→ Problem to solve: Copy the data word for word, starting at its first line and ending at the line that contains "line at (228, 71): dashed -> solid", with both of those lines included.
============================================================
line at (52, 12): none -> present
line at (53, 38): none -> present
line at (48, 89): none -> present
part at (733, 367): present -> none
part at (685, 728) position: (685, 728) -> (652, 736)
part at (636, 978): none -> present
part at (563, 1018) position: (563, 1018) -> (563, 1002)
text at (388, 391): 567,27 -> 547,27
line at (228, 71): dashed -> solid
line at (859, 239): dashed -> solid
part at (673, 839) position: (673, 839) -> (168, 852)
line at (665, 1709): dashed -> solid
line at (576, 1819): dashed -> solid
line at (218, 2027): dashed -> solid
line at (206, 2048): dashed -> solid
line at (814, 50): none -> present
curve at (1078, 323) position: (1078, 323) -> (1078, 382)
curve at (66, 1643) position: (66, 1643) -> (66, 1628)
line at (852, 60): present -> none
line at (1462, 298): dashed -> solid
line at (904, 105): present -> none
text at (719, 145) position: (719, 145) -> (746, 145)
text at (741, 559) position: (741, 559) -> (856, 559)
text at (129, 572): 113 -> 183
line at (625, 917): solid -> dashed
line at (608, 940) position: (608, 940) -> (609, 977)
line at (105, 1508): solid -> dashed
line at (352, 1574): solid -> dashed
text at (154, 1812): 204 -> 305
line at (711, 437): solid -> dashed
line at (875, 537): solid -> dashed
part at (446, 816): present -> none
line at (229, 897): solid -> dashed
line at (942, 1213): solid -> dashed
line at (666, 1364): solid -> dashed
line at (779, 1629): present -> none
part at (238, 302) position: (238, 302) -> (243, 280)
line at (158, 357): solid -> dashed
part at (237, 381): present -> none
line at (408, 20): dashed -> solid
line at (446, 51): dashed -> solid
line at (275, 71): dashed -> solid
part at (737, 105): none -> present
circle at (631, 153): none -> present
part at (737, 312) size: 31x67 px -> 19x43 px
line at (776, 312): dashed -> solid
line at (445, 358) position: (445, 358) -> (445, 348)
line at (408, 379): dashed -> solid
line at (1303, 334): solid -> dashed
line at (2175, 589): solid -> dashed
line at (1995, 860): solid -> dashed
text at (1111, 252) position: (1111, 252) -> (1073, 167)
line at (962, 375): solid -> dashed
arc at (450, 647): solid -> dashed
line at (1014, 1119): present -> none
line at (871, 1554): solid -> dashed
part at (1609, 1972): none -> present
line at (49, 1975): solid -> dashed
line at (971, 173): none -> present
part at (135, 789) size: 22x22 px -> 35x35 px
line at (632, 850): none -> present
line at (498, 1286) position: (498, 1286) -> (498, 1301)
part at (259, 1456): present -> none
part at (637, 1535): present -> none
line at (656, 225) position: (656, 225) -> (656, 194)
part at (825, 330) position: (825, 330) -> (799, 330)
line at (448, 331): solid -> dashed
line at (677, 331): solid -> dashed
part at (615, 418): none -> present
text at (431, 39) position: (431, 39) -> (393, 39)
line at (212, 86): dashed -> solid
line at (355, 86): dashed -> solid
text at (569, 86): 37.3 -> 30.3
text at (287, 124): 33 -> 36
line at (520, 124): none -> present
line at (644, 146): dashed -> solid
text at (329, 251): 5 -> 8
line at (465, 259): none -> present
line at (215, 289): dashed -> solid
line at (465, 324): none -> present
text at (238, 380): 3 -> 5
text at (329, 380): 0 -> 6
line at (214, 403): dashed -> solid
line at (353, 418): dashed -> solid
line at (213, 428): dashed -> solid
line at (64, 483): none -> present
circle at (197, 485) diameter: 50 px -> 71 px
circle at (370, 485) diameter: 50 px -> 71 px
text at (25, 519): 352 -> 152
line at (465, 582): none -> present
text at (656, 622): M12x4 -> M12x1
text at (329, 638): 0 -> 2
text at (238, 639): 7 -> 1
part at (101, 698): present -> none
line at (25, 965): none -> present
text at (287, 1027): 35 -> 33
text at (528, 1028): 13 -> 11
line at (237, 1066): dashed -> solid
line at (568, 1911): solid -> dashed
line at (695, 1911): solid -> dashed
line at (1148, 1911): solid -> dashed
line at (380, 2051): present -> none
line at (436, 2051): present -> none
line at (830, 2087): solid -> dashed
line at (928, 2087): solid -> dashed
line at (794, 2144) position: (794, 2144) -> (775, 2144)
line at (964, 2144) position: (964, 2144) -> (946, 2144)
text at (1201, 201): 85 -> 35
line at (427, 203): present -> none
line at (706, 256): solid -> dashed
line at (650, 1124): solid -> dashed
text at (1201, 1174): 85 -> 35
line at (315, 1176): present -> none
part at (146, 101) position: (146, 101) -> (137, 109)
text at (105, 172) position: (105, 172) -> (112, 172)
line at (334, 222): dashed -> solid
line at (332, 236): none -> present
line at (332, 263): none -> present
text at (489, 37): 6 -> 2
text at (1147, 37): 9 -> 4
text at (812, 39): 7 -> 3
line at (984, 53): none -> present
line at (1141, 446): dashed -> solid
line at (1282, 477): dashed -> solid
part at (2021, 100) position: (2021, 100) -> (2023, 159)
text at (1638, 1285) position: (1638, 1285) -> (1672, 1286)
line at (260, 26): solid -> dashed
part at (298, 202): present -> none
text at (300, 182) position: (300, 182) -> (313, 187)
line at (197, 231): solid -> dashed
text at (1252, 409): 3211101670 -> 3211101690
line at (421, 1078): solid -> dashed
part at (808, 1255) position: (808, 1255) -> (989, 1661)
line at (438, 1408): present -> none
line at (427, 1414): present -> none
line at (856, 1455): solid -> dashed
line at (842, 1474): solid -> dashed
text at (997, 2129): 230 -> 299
============================================================
→ Result of the task:
line at (52, 12): none -> present
line at (53, 38): none -> present
line at (48, 89): none -> present
part at (733, 367): present -> none
part at (685, 728) position: (685, 728) -> (652, 736)
part at (636, 978): none -> present
part at (563, 1018) position: (563, 1018) -> (563, 1002)
text at (388, 391): 567,27 -> 547,27
line at (228, 71): dashed -> solid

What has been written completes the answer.